> Exercise prompt
Where the records below show a line containing "thumb cmc: (245, 370)", start copying; end with the line containing "ring dip: (286, 480)", and copy it too.

> Extracted data
##############################
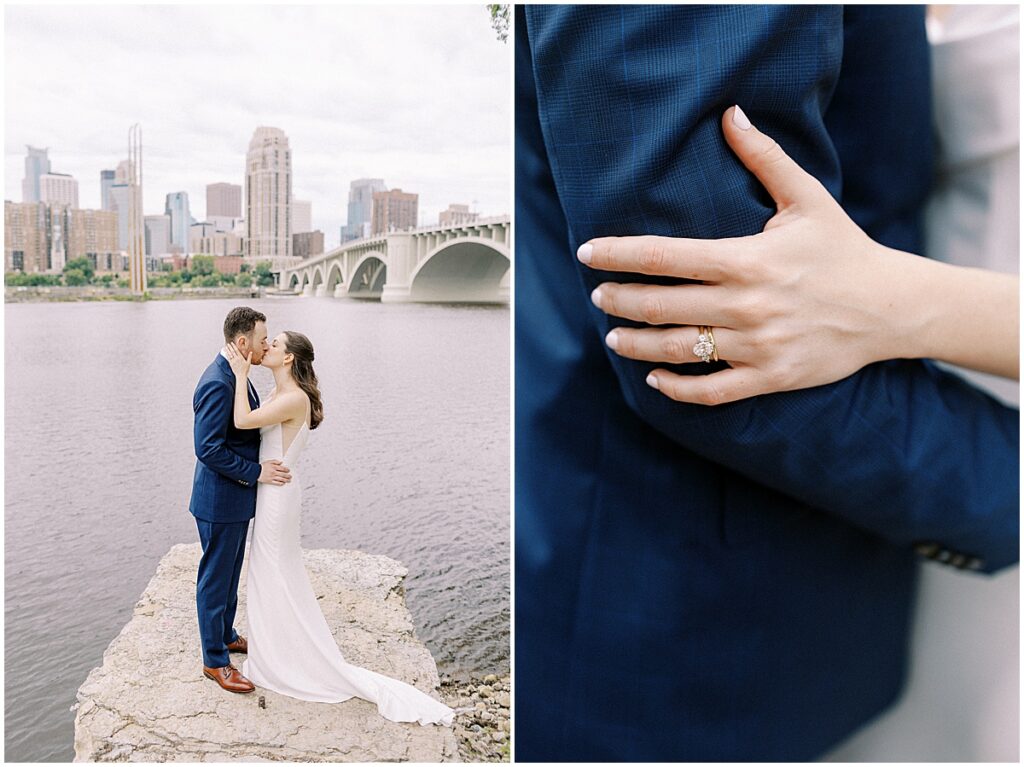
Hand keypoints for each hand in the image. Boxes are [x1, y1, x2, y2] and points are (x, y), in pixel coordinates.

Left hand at [224, 342, 251, 379]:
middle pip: (232, 351)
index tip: (232, 343)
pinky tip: (225, 352)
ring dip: (227, 350)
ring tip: (226, 346)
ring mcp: (233, 361)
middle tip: (228, 343)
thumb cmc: (245, 370)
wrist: (241, 375)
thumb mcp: (249, 363)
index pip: (236, 350)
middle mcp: (236, 359)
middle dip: (230, 347)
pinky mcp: (231, 364)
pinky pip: (228, 358)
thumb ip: (249, 357)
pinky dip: (226, 355)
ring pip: (229, 354)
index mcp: (241, 358)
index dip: (234, 346)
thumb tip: (251, 352)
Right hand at [258, 460, 291, 485]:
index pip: (282, 468)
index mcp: (274, 467)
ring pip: (281, 479)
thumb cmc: (262, 467)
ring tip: (289, 480)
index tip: (288, 470)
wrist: (256, 472)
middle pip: (283, 474)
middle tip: (290, 476)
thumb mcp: (269, 462)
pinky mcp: (270, 481)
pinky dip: (280, 483)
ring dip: (286, 480)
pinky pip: (276, 483)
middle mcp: (274, 472)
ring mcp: (272, 477)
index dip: (286, 470)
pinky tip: (283, 483)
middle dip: (288, 476)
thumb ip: (275, 461)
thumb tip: (281, 462)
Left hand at [580, 105, 927, 405]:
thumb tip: (731, 114)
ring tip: (612, 335)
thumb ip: (764, 159)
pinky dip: (676, 388)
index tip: (588, 253)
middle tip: (597, 295)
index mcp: (747, 259)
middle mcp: (747, 304)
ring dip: (635, 344)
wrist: (892, 307)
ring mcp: (758, 345)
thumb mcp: (806, 198)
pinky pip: (711, 391)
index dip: (618, 255)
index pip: (664, 256)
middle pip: (661, 305)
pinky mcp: (770, 377)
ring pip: (677, 349)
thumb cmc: (843, 249)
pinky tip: (653, 377)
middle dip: (619, 300)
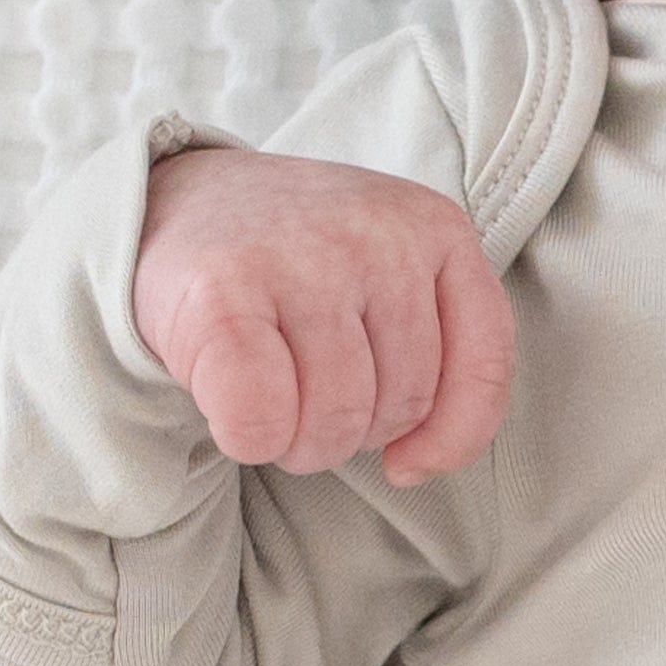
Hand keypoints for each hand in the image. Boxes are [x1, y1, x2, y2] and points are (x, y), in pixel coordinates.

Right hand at [130, 146, 515, 485]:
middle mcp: (378, 235)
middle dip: (354, 430)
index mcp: (436, 228)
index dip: (454, 435)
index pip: (485, 361)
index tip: (407, 461)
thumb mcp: (394, 271)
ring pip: (335, 421)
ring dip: (297, 440)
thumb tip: (420, 463)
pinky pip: (261, 420)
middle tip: (308, 389)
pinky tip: (230, 404)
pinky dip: (247, 437)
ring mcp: (301, 258)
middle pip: (402, 405)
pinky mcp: (223, 293)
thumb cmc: (300, 262)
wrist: (179, 202)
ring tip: (271, 391)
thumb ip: (437, 347)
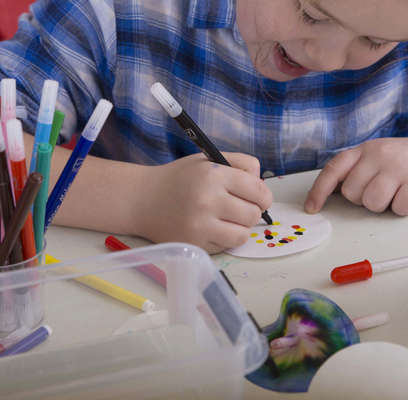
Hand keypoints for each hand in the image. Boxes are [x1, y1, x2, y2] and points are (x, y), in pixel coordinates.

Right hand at [132, 152, 272, 253]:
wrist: (143, 200)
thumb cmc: (180, 179)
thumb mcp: (208, 160)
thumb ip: (240, 163)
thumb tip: (261, 181)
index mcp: (213, 175)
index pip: (257, 191)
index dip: (264, 196)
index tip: (260, 198)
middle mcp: (207, 201)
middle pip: (253, 214)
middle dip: (252, 211)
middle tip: (240, 207)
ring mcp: (200, 226)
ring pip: (243, 234)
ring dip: (240, 227)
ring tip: (228, 219)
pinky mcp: (195, 245)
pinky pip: (226, 246)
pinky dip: (224, 238)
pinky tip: (212, 227)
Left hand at [305, 129, 407, 215]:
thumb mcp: (380, 157)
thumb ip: (358, 170)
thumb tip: (330, 193)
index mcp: (367, 149)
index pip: (335, 169)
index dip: (319, 190)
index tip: (312, 207)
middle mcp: (380, 154)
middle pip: (352, 193)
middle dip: (364, 200)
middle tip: (383, 190)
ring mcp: (399, 167)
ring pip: (373, 203)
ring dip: (384, 206)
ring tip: (398, 192)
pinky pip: (399, 209)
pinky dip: (405, 208)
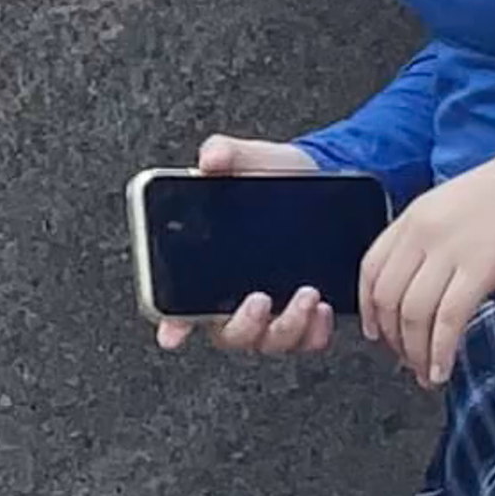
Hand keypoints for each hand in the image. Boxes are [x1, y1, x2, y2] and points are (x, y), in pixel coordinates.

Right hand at [156, 132, 335, 358]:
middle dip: (245, 325)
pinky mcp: (306, 314)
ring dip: (288, 325)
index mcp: (209, 269)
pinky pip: (307, 340)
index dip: (172, 324)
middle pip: (229, 334)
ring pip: (270, 341)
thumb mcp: (251, 158)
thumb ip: (226, 154)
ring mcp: (273, 310)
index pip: (179, 306)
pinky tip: (322, 307)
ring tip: (307, 293)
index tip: (172, 333)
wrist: (323, 178)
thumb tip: (210, 159)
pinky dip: (315, 331)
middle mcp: (237, 297)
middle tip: (259, 298)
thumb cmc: (275, 174)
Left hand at [359, 139, 494, 389]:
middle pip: (388, 298)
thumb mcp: (455, 204)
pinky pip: (448, 319)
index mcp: (413, 215)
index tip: (377, 333)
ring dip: (416, 353)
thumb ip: (431, 239)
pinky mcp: (481, 268)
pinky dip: (441, 351)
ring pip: (413, 314)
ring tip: (426, 373)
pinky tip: (443, 370)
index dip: (368, 309)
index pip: (370, 269)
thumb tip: (425, 285)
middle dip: (393, 339)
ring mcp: (450, 250)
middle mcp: (423, 233)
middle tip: (407, 360)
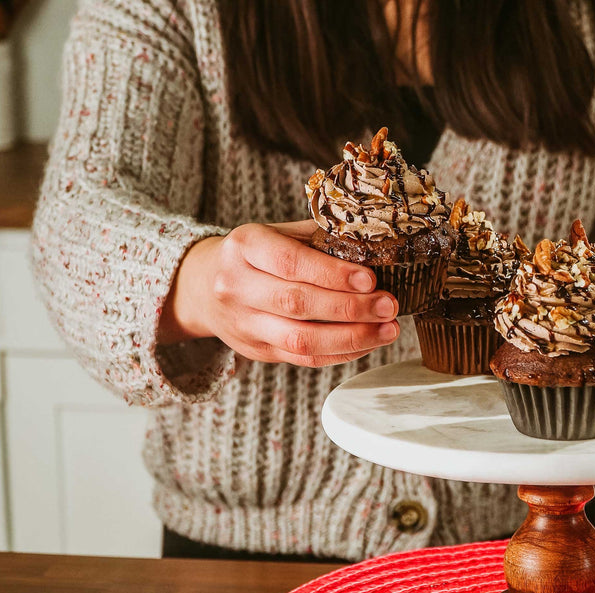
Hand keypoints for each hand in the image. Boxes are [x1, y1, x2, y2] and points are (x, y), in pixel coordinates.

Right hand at [159, 220, 398, 366]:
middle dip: (350, 308)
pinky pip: (304, 358)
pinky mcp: (257, 351)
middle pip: (297, 304)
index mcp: (244, 247)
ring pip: (301, 340)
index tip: (370, 279)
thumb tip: (376, 253)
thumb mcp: (281, 233)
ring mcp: (244, 324)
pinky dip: (341, 353)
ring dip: (351, 337)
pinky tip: (368, 342)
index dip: (332, 274)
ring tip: (387, 329)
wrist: (206, 285)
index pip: (289, 262)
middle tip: (388, 305)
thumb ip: (321, 241)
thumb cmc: (259, 254)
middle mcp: (236, 286)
##############################
> Output
thumb cmc: (245, 370)
wrist: (241, 375)
thumb mcp: (249, 363)
index pip: (236, 350)
middle mcp: (236, 359)
middle dip: (230, 347)
pinky mcp: (231, 364)
pinky pip: (228, 358)
thumb ip: (249, 357)
pinky dip: (226, 355)
ring pip: (229, 354)
index mcp: (241, 358)
index dip: (234, 346)
thumb tip: (251, 352)
Right hand at [258, 460, 291, 485]:
index pip: (282, 468)
index mcp: (274, 467)
ring pip: (281, 479)
thumb cmc: (262, 467)
ring tip: (289, 480)
index tip: (288, 470)
wrist: (256, 472)
middle pip: (283, 474)
middle tip: (290, 476)
thumb mcp: (269, 462)
pinky mcp: (270, 481)
pinky dip: (280, 483)
ring dip: (286, 480)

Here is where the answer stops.